What were key contract awards mentioned for Seadrill (SDRL)?

Key awards include a three-year West Polaris extension with Petrobras in Brazil adding about $480 million to backlog, and U.S. Gulf work for West Neptune and West Vela with LLOG adding $260 million. Additional extensions in Angola and Brazil further support utilization.

What is Seadrill’s debt and cash position after Q1 2026?

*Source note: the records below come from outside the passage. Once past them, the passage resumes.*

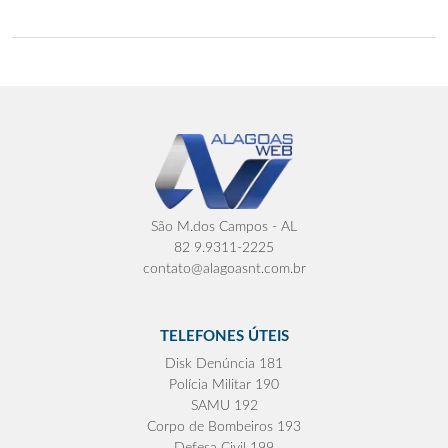
São M.dos Campos - AL
82 9.9311-2225
contato@alagoasnt.com.br
TELEFONES ÚTEIS
Disk Denúncia 181
Polícia Militar 190
SAMU 192
Corpo de Bombeiros 193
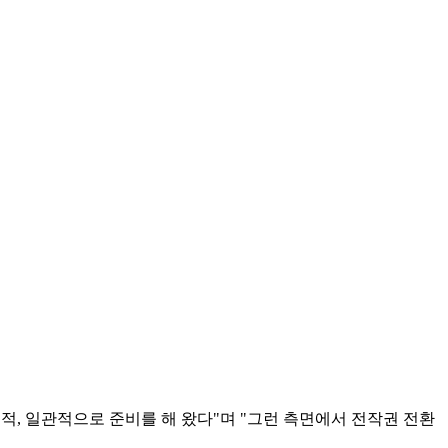
적, 일관적으로 준비를 해 왔다"며 "그런 측면에서 전작권 전환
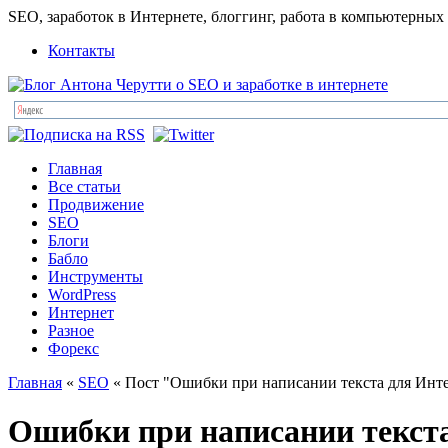
SEO, заработок в Интернете, блоггинг, работа в компьютерных
Контакты
Главная
Все статьи
Продвижение
SEO
Блоги
Бабло
Инструменты
WordPress
Интернет
Разное
Форекс
Главная
«
SEO
« Пост "Ошибки при написании текста для Инт
Ошибки при написании текст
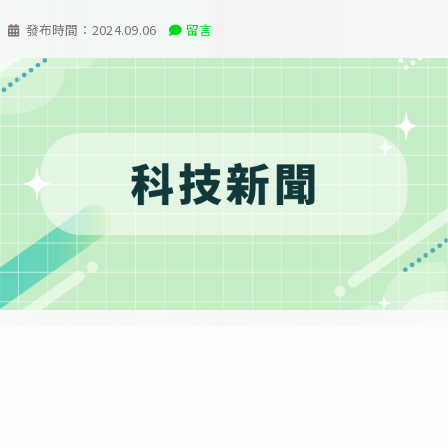
發布時間：
2024.09.06
留言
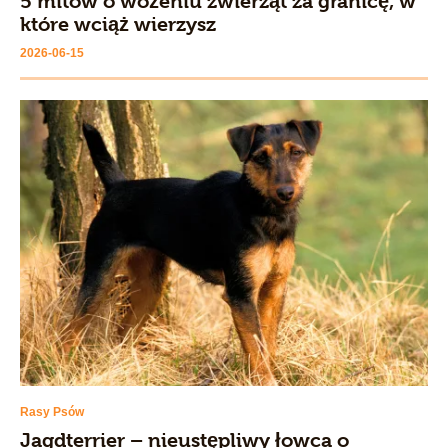
5 mitów o wożeniu zwierząt za granicę, w
które wciąż wierzysz
2026-06-15
Rasy Psów
Jagdterrier – nieustępliwy łowca o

At quarter-end, Seadrill reported $625 million of gross principal debt and $329 million in cash, cash equivalents and restricted cash. This results in a net debt position of $296 million, indicating moderate leverage relative to its $3.1 billion Contract Backlog.

How much Free Cash Flow did Seadrill (SDRL) generate in Q1 2026?

Seadrill reported Free Cash Flow of -$35 million for Q1 2026. This figure reflects $22 million of net cash used in operating activities and $13 million of additions to drilling units and equipment, as shown in the non-GAAP Free Cash Flow reconciliation.

How did Seadrill’s utilization and dayrates trend in Q1 2026?

In Q1 2026, Seadrill’s rigs on contract earned average contractual dayrates of $343,000 and achieved 94.6% economic utilization. This compares to $319,000 average dayrates and 91.0% economic utilization in the prior quarter, indicating stronger operational performance.